Work request: From the line with "libanesa comparte su" to the final line, print the records exactly as they are.

___ Data for analysis

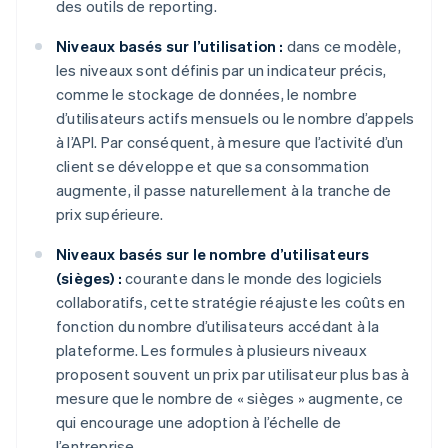
des outils de reporting.
Niveaux basés sur l’utilisation :
dans ce modèle,
les niveaux sont définis par un indicateur précis,
comme le stockage de données, le nombre
d’utilisateurs actifs mensuels ou le nombre d’appels
à l’API. Par conséquent, à mesure que l’activité d’un
client se développe et que sa consommation
augmente, il passe naturellement à la tranche de
prix supérieure.
Niveaux basés sur le nombre d’utilisateurs
(sièges) :
courante dans le monde des logiciels
collaboratifs, cette stratégie réajuste les coûts en
fonction du nombre d’utilisateurs accédant à la
plateforme. Les formules à plusieurs niveaux
proposent souvent un prix par utilisateur plus bas à
mesure que le nombre de « sièges » augmente, ce
qui encourage une adoption à l’échelle de
l’entreprise.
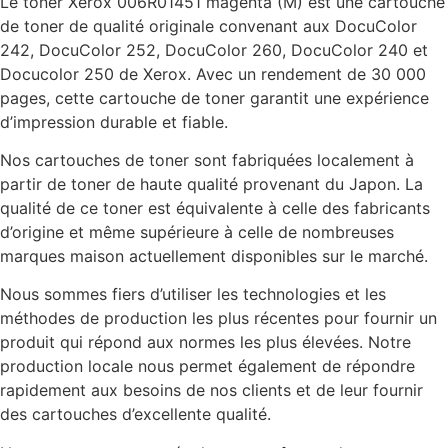
Le toner Xerox 006R01451 magenta (M) est une cartouche
de toner de qualité originale convenant aux DocuColor
242, DocuColor 252, DocuColor 260, DocuColor 240 et
Docucolor 250 de Xerox. Avec un rendement de 30 000
pages, cette cartouche de toner garantit une expérience
d’impression durable et fiable.
Nos cartouches de toner sont fabriquées localement à
partir de toner de haute qualité provenant du Japon. La
qualité de ce toner est équivalente à celle des fabricants
d’origine et même supérieure à celle de nombreuses
marques maison actuellement disponibles sur le marché.
Nous sommes fiers d’utiliser les technologies et les
méthodes de production les plus récentes pour fournir un
produit qui répond aux normes les plus élevées. Notre
production locale nous permet également de répondre
rapidement aux besoins de nos clients et de leur fournir
des cartouches d’excellente qualité.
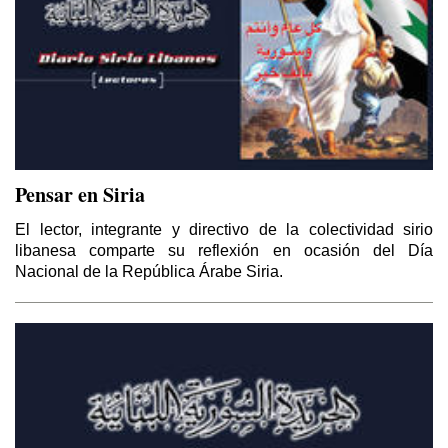
Pensar en Siria
El lector, integrante y directivo de la colectividad sirio
libanesa comparte su reflexión en ocasión del Día
Nacional de la República Árabe Siria.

______

Written answer:
libanesa comparte su reflexión en ocasión del Día
Nacional de la República Árabe Siria.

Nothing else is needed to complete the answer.